AugSplicing: Synchronized Behavior Detection in Streaming Tensors

Authors: Jiabao Zhang, Shenghua Liu, Wenting Hou, Siddharth Bhatia, Huawei Shen, Wenjian Yu, Xueqi Cheng4653-4661

AAAI 2021 | Conference PDF | Archive PDF | Plain Text | LLM Run Details

Reproducibility Variable Result LLM Response
Research Type Experimental We design the experiments to answer the following questions: Q1. Speed and Accuracy: How fast and accurate does our algorithm run compared to the state-of-the-art streaming algorithms and the re-run of batch algorithms on real data? Q2. Real-World Effectiveness: Which anomalies or lockstep behavior does AUGSPLICING spot in real data? Q3. Scalability: How does the running time of our algorithm increase as input tensor grows?
Researcher Affiliation Collaboration Jiabao Zhang1, Shenghua Liu1 #, Wenting Hou2, Siddharth Bhatia3, Huawei Shen1, Wenjian Yu4 #, Xueqi Cheng1 1 Institute of Computing Technology, Chinese Academy of Sciences 2 Beijing Innov Sharing Co.Ltd 3 National University of Singapore 4Dept.

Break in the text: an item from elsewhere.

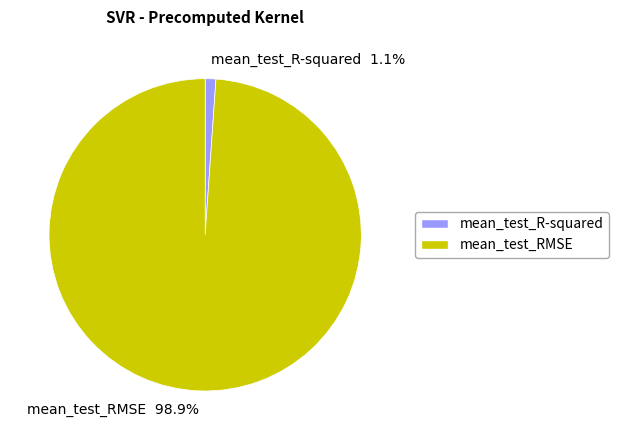

To the nearest percent, what is the difference between the largest and smallest slice percentages?

98%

Computer Science & Tech., Tsinghua University
Pseudocode Yes Algorithm 1 Splice two dense blocks
Open Source Code Yes Reproducibility: Our code and datasets are publicly available at https://github.com/BGT-M/Aug Splicing.

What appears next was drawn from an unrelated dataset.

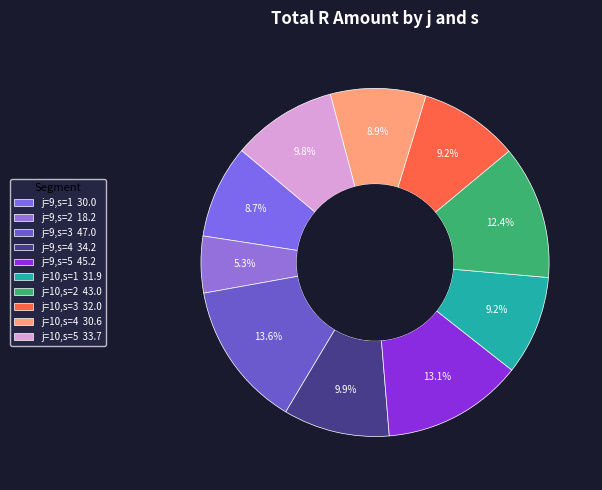

Approximately how many times larger is the value at j=9,s=1 compared to j=9,s=2?

1.6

Open Datasets Yes Two rating data are publicly available. App data is mobile device-app installation and uninstallation data under an NDA agreement from a company. Wi-Fi data is device-AP connection and disconnection data from Tsinghua University.
Dataset Splits No The paper describes a streaming tensor setting where data arrives incrementally, but it does not specify traditional train/validation/test dataset splits with percentages, sample counts, or predefined split citations.
Hardware Specification Yes All experiments are carried out on a 2.3GHz Intel Core i5 CPU with 8GB memory.
Software Dependencies No The paper mentions that 'D-CUBE is implemented in Java' but does not provide specific version numbers for Java or any other software dependencies, libraries, or solvers used in the experiments.
Experiment Setup Yes We set time stride s to 30 in a day for Yelp, 15 in a day for Beer Advocate, 1 in a day for App and Wi-Fi, as different time granularity. k is set to 10 and l to 5 for all datasets.